Лонгин Федорович Пантелеев (1840–1919), участник революционного движения 1860-х годов, один из активных деятелей первой «Земли и Воли», впоследствии (по возвращении из ссылки в 1874) сотрудник журнала «Отечественные записки», книгоиздатель, мемуарист:
И. А. Гончаров на одном из вечеров познакомил публику с главой будущего «Обрыва» — «Софья Николаевна Беловодова» (этот отрывок был озаглавлен «Эпизоды из жизни Райского»). Тогда Гончаров был в зените своей славы; за год перед тем вышел «Обломов», и все нетерпеливо ждали нового произведения. Он также читал хорошо, но у него была своя манера: читал, как опытный докладчик, обдуманно, выразительно, но без внутреннего увлечения.

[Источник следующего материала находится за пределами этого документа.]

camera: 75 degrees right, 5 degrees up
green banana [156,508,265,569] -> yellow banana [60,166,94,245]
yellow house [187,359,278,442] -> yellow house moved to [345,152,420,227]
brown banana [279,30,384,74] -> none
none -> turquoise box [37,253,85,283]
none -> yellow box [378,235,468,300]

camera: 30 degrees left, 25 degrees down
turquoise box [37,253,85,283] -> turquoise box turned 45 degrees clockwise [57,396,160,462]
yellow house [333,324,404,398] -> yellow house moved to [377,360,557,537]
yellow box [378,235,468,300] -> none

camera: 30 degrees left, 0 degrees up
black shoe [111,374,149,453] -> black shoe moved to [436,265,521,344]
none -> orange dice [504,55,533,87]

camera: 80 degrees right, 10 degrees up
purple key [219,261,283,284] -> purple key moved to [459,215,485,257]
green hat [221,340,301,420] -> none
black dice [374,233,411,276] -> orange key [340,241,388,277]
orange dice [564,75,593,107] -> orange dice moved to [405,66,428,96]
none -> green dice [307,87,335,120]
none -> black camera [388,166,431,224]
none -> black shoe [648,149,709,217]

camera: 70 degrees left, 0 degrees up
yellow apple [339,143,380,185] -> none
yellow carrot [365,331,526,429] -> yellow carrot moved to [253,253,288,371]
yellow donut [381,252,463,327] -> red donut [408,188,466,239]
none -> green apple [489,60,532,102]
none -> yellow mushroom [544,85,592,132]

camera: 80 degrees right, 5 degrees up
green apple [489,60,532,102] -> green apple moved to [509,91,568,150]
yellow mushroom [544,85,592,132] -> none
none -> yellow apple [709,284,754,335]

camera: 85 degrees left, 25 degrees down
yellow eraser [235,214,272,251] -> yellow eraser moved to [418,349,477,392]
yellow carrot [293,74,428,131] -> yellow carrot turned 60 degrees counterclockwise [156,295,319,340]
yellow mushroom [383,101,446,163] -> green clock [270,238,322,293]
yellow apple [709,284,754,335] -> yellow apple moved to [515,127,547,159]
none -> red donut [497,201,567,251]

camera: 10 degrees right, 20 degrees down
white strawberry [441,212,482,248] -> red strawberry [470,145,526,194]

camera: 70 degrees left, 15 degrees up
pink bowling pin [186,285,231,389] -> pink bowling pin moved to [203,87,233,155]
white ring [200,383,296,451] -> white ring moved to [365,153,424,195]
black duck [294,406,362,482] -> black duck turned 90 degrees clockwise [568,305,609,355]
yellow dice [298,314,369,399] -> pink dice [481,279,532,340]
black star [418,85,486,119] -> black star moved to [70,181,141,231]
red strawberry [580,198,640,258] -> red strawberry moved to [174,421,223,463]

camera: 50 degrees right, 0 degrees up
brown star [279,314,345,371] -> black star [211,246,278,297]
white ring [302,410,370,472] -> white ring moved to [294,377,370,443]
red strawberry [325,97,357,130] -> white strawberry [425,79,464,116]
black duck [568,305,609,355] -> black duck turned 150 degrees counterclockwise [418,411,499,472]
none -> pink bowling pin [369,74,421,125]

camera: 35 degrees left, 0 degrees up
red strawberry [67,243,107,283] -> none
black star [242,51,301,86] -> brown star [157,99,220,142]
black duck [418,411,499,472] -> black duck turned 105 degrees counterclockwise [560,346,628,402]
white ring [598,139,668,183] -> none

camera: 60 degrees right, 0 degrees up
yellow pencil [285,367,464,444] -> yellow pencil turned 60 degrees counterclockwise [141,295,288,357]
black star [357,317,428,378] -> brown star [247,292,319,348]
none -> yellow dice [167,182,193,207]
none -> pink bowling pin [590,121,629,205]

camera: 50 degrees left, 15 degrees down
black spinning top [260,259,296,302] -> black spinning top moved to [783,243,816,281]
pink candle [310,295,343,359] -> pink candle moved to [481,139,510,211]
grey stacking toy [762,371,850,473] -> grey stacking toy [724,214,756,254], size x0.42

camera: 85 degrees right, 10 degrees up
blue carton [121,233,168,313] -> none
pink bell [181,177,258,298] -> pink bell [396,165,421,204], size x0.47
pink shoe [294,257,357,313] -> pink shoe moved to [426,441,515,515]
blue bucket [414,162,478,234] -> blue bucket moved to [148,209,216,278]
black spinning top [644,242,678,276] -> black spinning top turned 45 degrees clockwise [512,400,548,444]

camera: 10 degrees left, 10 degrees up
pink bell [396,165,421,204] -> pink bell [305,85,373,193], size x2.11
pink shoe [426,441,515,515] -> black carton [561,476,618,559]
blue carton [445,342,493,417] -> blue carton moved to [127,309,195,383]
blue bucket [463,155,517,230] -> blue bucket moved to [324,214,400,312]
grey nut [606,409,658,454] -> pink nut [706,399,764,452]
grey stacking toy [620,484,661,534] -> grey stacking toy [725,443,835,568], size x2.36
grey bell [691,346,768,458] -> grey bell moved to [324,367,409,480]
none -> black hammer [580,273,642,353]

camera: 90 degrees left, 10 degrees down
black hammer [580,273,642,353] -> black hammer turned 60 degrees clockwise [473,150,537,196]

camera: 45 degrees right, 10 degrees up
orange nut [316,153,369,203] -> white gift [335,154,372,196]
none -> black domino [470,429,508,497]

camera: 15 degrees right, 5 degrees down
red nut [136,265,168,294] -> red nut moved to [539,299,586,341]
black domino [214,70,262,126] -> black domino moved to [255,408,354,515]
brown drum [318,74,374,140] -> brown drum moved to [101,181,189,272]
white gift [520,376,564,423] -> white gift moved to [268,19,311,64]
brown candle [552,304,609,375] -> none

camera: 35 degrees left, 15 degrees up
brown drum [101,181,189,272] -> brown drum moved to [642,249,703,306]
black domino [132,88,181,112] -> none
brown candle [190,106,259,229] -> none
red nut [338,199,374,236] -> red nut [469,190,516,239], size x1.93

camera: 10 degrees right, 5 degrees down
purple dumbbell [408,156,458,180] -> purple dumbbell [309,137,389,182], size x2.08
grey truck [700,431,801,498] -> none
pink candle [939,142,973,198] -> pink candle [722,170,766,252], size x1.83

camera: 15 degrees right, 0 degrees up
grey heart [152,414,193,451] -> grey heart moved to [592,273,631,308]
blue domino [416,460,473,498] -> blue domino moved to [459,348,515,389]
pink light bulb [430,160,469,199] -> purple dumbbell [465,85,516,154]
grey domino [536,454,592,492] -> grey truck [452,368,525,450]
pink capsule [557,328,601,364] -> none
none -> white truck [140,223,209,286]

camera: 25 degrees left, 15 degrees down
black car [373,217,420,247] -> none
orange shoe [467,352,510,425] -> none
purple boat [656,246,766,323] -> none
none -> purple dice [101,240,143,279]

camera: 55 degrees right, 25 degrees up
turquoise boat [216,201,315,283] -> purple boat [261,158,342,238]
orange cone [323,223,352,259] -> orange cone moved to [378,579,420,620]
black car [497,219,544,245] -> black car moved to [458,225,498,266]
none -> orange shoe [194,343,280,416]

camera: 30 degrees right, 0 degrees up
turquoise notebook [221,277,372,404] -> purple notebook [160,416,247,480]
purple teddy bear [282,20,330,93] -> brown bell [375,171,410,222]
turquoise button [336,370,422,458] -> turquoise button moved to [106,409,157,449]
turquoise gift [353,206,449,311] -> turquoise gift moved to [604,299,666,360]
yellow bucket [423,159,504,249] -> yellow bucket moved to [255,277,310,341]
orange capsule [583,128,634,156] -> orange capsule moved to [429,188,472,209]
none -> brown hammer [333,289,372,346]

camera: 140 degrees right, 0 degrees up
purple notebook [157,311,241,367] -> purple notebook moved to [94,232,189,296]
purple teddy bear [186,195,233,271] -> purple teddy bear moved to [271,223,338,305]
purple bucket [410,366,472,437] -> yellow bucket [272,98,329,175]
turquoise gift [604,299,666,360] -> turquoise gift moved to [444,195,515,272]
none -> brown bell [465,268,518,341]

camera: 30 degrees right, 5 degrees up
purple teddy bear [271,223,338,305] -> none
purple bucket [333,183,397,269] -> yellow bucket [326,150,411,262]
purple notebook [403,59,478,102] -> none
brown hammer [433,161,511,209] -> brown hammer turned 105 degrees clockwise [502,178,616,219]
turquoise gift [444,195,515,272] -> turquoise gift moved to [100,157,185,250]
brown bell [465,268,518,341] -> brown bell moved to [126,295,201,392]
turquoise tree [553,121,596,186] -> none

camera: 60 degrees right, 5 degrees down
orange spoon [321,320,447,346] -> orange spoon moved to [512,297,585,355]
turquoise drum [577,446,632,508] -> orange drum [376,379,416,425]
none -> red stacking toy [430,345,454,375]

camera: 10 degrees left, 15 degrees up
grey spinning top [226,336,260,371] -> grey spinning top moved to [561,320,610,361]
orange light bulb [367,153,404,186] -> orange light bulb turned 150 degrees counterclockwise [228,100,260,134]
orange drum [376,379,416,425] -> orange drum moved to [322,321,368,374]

Иван Александрович Гончаров. Из мемуарной повести «Необыкновенная история»:
С 1867 на 1868 год здесь (в Петербурге. — Сост.) провели зиму граф Алексей Константинович Толстой с женою. <…> Мы сблизились с ним еще прежде, в Карлсбаде, а тут виделись каждый день. Они звали меня беспрестанно — и я бывал почти ежедневно у них. Я уже уставал от всего, и, между прочим, от литературы, лениво заглядывал в свои тетради и, закончив давно третью часть «Обрыва», хотел оставить вовсе роман, не дописывая.
Однажды я встретил там Стасюлевича, который тогда старался оживить свой ученый журнал («Вестник Европы». — Сост.) беллетристикой и сойтись с Толстым, который готовил после «Смерти Иоанна» драму «Федор Иоаннович». Я сказал Толстому, что у меня есть три части романа «Художник Райский», что, кажется, я его не кончу, надоело, а вот посмотреть бы, не годится ли он так, как есть, в трех частях?
Все трое ухватились за эту мысль — и просили меня прочесть им написанное. Целую неделю все трое: граф, графиня и Стасюлевич, в два часа являлись ко мне и уходили в пять.